(PROVIDED MATERIAL)
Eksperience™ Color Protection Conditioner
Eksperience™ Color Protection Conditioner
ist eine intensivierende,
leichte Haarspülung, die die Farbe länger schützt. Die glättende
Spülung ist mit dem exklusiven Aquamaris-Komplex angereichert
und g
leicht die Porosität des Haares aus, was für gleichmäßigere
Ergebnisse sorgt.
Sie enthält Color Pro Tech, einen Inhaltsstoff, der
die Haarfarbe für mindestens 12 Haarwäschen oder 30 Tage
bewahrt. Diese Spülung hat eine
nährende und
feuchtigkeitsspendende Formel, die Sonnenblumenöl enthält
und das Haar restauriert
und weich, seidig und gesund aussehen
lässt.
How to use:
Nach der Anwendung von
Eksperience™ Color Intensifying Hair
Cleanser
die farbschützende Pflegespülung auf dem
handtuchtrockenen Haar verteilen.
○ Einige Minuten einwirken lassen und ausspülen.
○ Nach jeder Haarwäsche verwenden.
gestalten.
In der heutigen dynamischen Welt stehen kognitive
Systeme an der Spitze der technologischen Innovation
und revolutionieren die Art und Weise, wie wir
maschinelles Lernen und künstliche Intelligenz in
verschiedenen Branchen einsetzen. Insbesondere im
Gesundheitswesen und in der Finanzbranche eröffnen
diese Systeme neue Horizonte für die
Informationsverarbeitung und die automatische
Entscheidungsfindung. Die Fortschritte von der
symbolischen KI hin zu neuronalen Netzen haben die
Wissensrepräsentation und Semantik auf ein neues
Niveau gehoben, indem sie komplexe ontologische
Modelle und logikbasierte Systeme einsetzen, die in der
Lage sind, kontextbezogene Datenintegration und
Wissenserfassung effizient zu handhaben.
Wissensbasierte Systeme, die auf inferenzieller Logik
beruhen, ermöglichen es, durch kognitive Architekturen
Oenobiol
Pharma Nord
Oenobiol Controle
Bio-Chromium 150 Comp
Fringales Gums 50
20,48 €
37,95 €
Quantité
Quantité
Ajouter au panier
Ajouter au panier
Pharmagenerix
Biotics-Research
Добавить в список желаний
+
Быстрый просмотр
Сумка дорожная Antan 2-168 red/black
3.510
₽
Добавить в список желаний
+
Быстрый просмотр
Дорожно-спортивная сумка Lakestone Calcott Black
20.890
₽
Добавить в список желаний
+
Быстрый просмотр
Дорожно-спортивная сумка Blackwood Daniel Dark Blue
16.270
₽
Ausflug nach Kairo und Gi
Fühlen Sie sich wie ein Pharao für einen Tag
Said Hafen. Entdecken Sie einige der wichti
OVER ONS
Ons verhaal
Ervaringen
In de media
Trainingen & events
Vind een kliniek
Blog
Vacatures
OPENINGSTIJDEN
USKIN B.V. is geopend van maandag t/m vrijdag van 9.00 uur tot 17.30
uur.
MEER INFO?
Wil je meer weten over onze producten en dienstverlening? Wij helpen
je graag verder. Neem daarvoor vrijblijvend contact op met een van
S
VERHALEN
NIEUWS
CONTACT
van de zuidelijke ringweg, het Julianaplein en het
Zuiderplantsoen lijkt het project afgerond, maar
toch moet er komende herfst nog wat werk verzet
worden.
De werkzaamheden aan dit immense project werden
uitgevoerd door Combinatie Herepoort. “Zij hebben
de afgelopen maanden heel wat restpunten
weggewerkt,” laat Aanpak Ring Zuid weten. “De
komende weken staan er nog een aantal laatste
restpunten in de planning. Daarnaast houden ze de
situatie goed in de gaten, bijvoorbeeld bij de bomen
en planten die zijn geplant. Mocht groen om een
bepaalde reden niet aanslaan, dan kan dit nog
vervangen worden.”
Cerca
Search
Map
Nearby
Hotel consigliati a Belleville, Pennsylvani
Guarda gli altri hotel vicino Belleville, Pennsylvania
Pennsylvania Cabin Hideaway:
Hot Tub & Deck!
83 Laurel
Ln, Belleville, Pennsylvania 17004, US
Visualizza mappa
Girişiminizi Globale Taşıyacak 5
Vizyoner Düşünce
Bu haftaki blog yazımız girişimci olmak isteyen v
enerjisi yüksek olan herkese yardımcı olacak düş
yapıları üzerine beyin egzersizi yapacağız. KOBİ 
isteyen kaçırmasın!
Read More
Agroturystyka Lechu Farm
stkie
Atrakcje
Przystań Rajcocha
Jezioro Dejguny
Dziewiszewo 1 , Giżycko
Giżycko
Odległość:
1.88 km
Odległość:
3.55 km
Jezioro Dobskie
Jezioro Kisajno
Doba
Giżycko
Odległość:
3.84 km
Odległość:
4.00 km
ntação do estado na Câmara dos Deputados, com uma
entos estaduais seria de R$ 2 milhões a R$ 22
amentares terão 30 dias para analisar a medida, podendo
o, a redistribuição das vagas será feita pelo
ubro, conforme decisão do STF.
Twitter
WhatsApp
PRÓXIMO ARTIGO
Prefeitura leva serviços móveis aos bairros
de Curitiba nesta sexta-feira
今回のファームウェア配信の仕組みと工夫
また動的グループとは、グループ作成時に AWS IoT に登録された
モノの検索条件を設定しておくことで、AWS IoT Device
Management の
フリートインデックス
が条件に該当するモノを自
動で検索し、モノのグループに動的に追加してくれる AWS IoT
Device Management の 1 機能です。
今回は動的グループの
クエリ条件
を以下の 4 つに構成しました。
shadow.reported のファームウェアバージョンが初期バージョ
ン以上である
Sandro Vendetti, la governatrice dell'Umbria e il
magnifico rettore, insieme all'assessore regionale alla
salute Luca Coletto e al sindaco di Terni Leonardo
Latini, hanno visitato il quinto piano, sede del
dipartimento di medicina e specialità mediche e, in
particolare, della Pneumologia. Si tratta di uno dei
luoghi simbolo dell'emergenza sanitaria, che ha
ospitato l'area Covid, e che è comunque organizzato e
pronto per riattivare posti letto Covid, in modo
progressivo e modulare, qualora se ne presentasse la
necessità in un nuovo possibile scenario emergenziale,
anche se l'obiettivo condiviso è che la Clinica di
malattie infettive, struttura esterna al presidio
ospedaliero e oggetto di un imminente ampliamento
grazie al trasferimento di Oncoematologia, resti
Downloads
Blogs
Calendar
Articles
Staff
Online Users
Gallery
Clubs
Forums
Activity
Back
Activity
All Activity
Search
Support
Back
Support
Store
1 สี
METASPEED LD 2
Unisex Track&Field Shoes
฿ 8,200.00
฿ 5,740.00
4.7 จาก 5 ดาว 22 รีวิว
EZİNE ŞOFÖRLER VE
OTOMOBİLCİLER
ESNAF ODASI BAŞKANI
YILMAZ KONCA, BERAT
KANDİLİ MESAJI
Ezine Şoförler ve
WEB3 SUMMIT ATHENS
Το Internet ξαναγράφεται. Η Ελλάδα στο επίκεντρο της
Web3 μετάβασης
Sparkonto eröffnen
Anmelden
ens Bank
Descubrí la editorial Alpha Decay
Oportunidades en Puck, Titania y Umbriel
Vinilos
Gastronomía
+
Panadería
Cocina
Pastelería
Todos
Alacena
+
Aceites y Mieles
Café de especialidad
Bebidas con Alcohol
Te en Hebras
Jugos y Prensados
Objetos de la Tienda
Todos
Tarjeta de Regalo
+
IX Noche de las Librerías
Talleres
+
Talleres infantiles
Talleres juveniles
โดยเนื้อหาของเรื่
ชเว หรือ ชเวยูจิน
(End PROVIDED MATERIAL)
◆ WORK INSTRUCTION
Start at the top line of the records and retype them all exactly.

◆ RESPONSE TO THIS EXERCISE
Eksperience™ Color Protection Conditioner
Eksperience™ Color Protection Conditioner
ist eine intensivierende,
leichte Haarspülung, die die Farbe länger schützt. Die glättende
Spülung ist mit dem exklusiven Aquamaris-Komplex angereichert
und g
leicht die Porosität des Haares aus, was für gleichmäßigere
Ergebnisse sorgt.
Sie enthält Color Pro Tech, einen Inhaltsstoff, der
die Haarfarbe für mindestens 12 Haarwäschen oder 30 Tage
bewahrt. Diese Spülung hat eine
nährende und
feuchtigkeitsspendende Formel, die Sonnenblumenöl enthält
und das Haar restauriert
und weich, seidig und gesund aussehen
lässt.
How to use:
Nach der Anwendung von
Eksperience™ Color Intensifying Hair
Cleanser
die farbschützende Pflegespülung auf dem
handtuchtrockenen Haar verteilen.
○ Einige Minuten einwirken lassen und ausspülen.
○ Nach jeder Haarwäsche verwenden.
gestalten.
In der heutigen dynamischen Welt stehen kognitive
Systeme an der Spitze der technologischen Innovation
und revolutionieren die Art und Weise, wie wir
maschinelles Lernen und künstliche Intelligenz in
verschiedenen Branchen einsetzen. Insbesondere im
Gesundheitswesen und in der Finanzbranche eröffnen
diese Systeme neue Horizonte für die
Informationsverarbeitung und die automatische
Entscheidungsfindung. Die Fortschritte von der
symbolischen KI hin zu neuronalen Netzen haben die
Wissensrepräsentation und Semantik auf ein neues
Niveau gehoben, indem sie komplexe ontologische
Modelle und logikbasierte Systeme einsetzen, die in der
Lage sind, kontextbezogene Datenintegration und
Wissenserfassung effizient zu handhaben.
Wissensbasierte Systeme, die auf inferenzieller Logik
beruhen, ermöglichen es, durch kognitive Architekturen
Oenobiol
Pharma Nord
Oenobiol Controle
Bio-Chromium 150 Comp
Fringales Gums 50
20,48 €
37,95 €
Quantité
Quantité
Ajouter au panier
Ajouter au panier
Pharmagenerix
Biotics-Research
Добавить в список желаний
+
Быстрый просмотр
Сумка дорожная Antan 2-168 red/black
3.510
₽
Добавить в список желаний
+
Быстрый просмотр
Дорожно-спортивная сумка Lakestone Calcott Black
20.890
₽
Добавить в список желаний
+
Быстрый просмотр
Дорожно-спортивная сумка Blackwood Daniel Dark Blue
16.270
₽
Ausflug nach Kairo und Gi
Fühlen Sie sich wie ein Pharao für einen Tag
Said Hafen. Entdecken Sie einige der wichti
OVER ONS
Ons verhaal
Ervaringen
In de media
Trainingen & events
Vind een kliniek
Blog
Vacatures
OPENINGSTIJDEN
USKIN B.V. is geopend van maandag t/m vrijdag van 9.00 uur tot 17.30
uur.
MEER INFO?
Wil je meer weten over onze producten en dienstverlening? Wij helpen
je graag verder. Neem daarvoor vrijblijvend contact op met een van
S
VERHALEN
NIEUWS
CONTACT
van de zuidelijke ringweg, het Julianaplein en het
Zuiderplantsoen lijkt het project afgerond, maar
toch moet er komende herfst nog wat werk verzet
worden.
De werkzaamheden aan dit immense project werden
uitgevoerd door Combinatie Herepoort. “Zij hebben
de afgelopen maanden heel wat restpunten
weggewerkt,” laat Aanpak Ring Zuid weten. “De
komende weken staan er nog een aantal laatste
restpunten in de planning. Daarnaast houden ze de
situatie goed in de gaten, bijvoorbeeld bij de bomen
en planten die zijn geplant. Mocht groen om een
bepaalde reden niet aanslaan, dan kan dit nog
vervangen worden.”
Cerca
Search
Map
Nearby
Hotel consigliati a Belleville, Pennsylvani
Guarda gli altri hotel vicino Belleville, Pennsylvania
Pennsylvania Cabin Hideaway:
Hot Tub & Deck!
83 Laurel
Ln, Belleville, Pennsylvania 17004, US
Visualizza mappa
Girişiminizi Globale Taşıyacak 5
Vizyoner Düşünce
Bu haftaki blog yazımız girişimci olmak isteyen v
enerjisi yüksek olan herkese yardımcı olacak düş
yapıları üzerine beyin egzersizi yapacağız. KOBİ 
isteyen kaçırmasın!
Read More
Agroturystyka Lechu Farm
stkie
Atrakcje
Przystań Rajcocha
Jezioro Dejguny
Dziewiszewo 1 , Giżycko
Giżycko
Odległość:
1.88 km
Odległość:
3.55 km
Jezioro Dobskie
Jezioro Kisajno
Doba
Giżycko
Odległość:
3.84 km
Odległość:
4.00 km
ntação do estado na Câmara dos Deputados, com uma
entos estaduais seria de R$ 2 milhões a R$ 22
amentares terão 30 dias para analisar a medida, podendo
o, a redistribuição das vagas será feita pelo
ubro, conforme decisão do STF.
Twitter
WhatsApp
PRÓXIMO ARTIGO
Prefeitura leva serviços móveis aos bairros
de Curitiba nesta sexta-feira
今回のファームウェア配信の仕組みと工夫
また動的グループとは、グループ作成時に AWS IoT に登録された
モノの検索条件を設定しておくことで、AWS IoT Device
Management の
フリートインデックス
が条件に該当するモノを自
動で検索し、モノのグループに動的に追加してくれる AWS IoT
Device Management の 1 機能です。
今回は動的グループの
クエリ条件
を以下の 4 つに構成しました。
shadow.reported のファームウェアバージョンが初期バージョ
ン以上である
Sandro Vendetti, la governatrice dell'Umbria e il
magnifico rettore, insieme all'assessore regionale alla
salute Luca Coletto e al sindaco di Terni Leonardo
Latini, hanno visitato il quinto piano, sede del
dipartimento di medicina e specialità mediche e, in
particolare, della Pneumologia. Si tratta di uno dei
luoghi simbolo dell'emergenza sanitaria, che ha
ospitato l'area Covid, e che è comunque organizzato e
pronto per riattivare posti letto Covid, in modo
progressivo e modulare, qualora se ne presentasse la
necessità in un nuovo possibile scenario emergenziale,
anche se l'obiettivo condiviso è che la Clinica di
malattie infettive, struttura esterna al presidio
ospedaliero e oggetto di un imminente ampliamento
grazie al trasferimento di Oncoematologia, resti
Downloads
Blogs
Calendar
Articles
Staff
Online Users
Gallery
Clubs
Forums
Activity
Back
Activity
All Activity
Search
Support
Back
Support
Store
1 สี
METASPEED LD 2
Unisex Track&Field Shoes
฿ 8,200.00
฿ 5,740.00
4.7 จาก 5 ดาว 22 รีวิว
EZİNE ŞOFÖRLER VE
OTOMOBİLCİLER
ESNAF ODASI BAŞKANI
YILMAZ KONCA, BERAT
KANDİLİ MESAJI
Ezine Şoförler ve
WEB3 SUMMIT ATHENS
Το Internet ξαναγράφεται. Η Ελλάδα στο επίκεντρο της
Web3 μετάβασης
Sparkonto eröffnen
Anmelden
ens Bank
Descubrí la editorial Alpha Decay
Oportunidades en Puck, Titania y Umbriel
Vinilos
Gastronomía
+
Panadería
Cocina
Pastelería
Todos
Alacena
+
Aceites y Mieles
Café de especialidad
Bebidas con Alcohol
Te en Hebras
Jugos y Prensados
Objetos de la Tienda
Todos
Tarjeta de Regalo
+
IX Noche de las Librerías
Talleres
+
Talleres infantiles
Talleres juveniles
โดยเนื้อหาของเรื่
ชเว หรือ ชเวยูจิน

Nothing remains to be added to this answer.